In the past week, I have become a little obsessed with watching videos of Simon Sinek youtube videos. It is intriguing to listen to him talk about humans, the brain, chemicals in our body and how they coincide with corporations and businesses. Yet, everything he is talks about perfectly aligns with our schools and students.

In his TEDx talk How Great Leaders Inspire Action, he discusses the importance of starting with WHY? It needs to be at the core of message. If we just have a what and/or how, it will fail. We will not convince people of change, and they will not trust us. He states that Martin Luther King Jr. did not become famous because he had a great plan for how to change the world, but he had an important why. He also had a vision that everyone could see. “I believe… one day in Alabama little black boys and black girls will be able to join hands with little white boys and white girls as sisters and brothers.” -Martin Luther King Jr. You see his vision was one that was tangible. It was a goal that would allow us to evaluate if and when it had been met. He had a strong why and it’s the reason people had such faith and trust in him. They weren’t necessarily following him, but his why.

I have been challenged to take some time and really pin down my why(s) for being a teacher. Here are my 3:

“I want kids to fall in love with learning.”

How will I do this? Allow them choices in their learning. Provide books that interest them. Model joy in learning new things. Be humble in not knowing all the answers. Give kids ample time to learn, don’t rush them in the process.

“I want kids to have ample opportunities to discover their strengths and passions.”

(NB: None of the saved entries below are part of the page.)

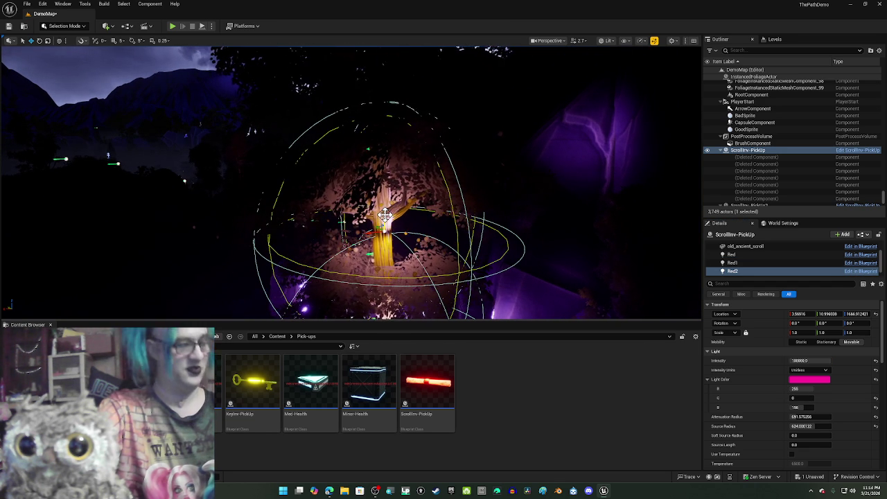
Duplicate the light as Red3 above the tree, widening its attenuation and setting soft source radius 1000.
{"action": "mouse_move", "coordinate": [519, 261]}
{"action": "left_mouse_down"}
{"action": "mouse_move", "coordinate": [518, 203]}
{"action": "mouse_move", "coordinate": [408, 246]}
{"action": "left_mouse_up"}
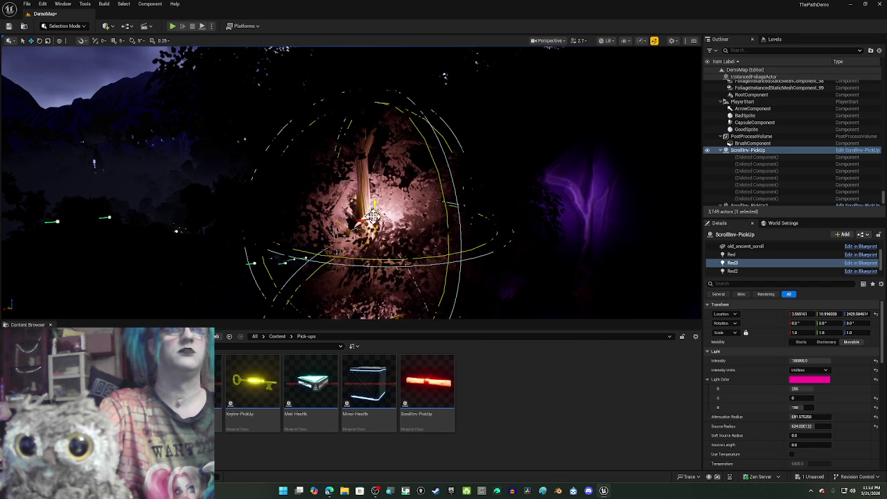
{"action": "mouse_move", "coordinate": [370, 217]}
{"action": "left_mouse_down"}
{"action": "mouse_move", "coordinate": [422, 257]}
{"action": "mouse_move", "coordinate": [504, 259]}
{"action": "mouse_move", "coordinate": [489, 244]}
{"action": "left_mouse_up"}
{"action": "key", "text": "Page_Down"}
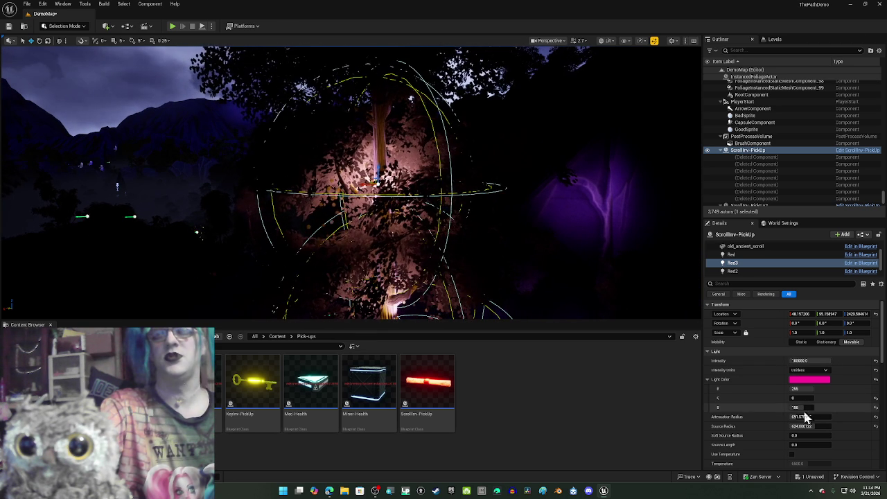
{"action": "left_click", "coordinate": [804, 426]}
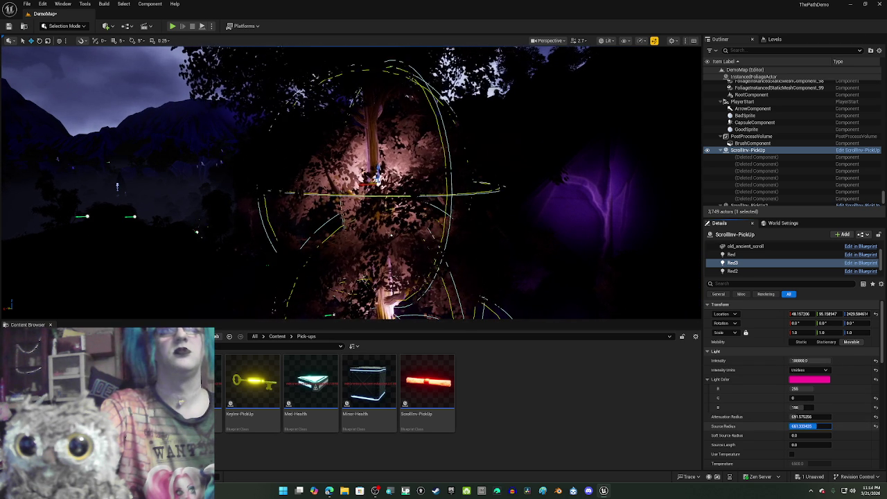
{"action": "mouse_move", "coordinate": [804, 416]}
{"action": "left_mouse_down"}
{"action": "mouse_move", "coordinate": [836, 417]}
{"action": "mouse_move", "coordinate": [806, 419]}
{"action": "left_mouse_up"}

How will I do this? Teach through the use of Project-Based Learning, experiential learning, and Genius Hour. Give students time to design and create. Expose students to many different platforms for using their voice, so they can choose the best mode when they are ready. Let students decide how they want to display their learning.

“I want kids to build connections.”

How will I do this? Prioritize students getting to know each other through morning meetings and a focus on life skills that help us become successful communicators. Practice collaboration skills that help them learn how to work with different people and strengthen their problem solving strategies. By reaching out to professionals in the community, building strong mentor connections. Connect globally through Skype, and other projects like the Global Read Aloud.

When my future students walk across the stage to receive their high school diploma, I want them to feel empowered to chase after their dreams. I want them to know what their passions are. I want them to be prepared for the challenges that lie ahead of them.

I am just a 4th grade teacher, but I know that in order for my dream to come true I play an important role in breaking the cycle of kids just “playing the game of school.”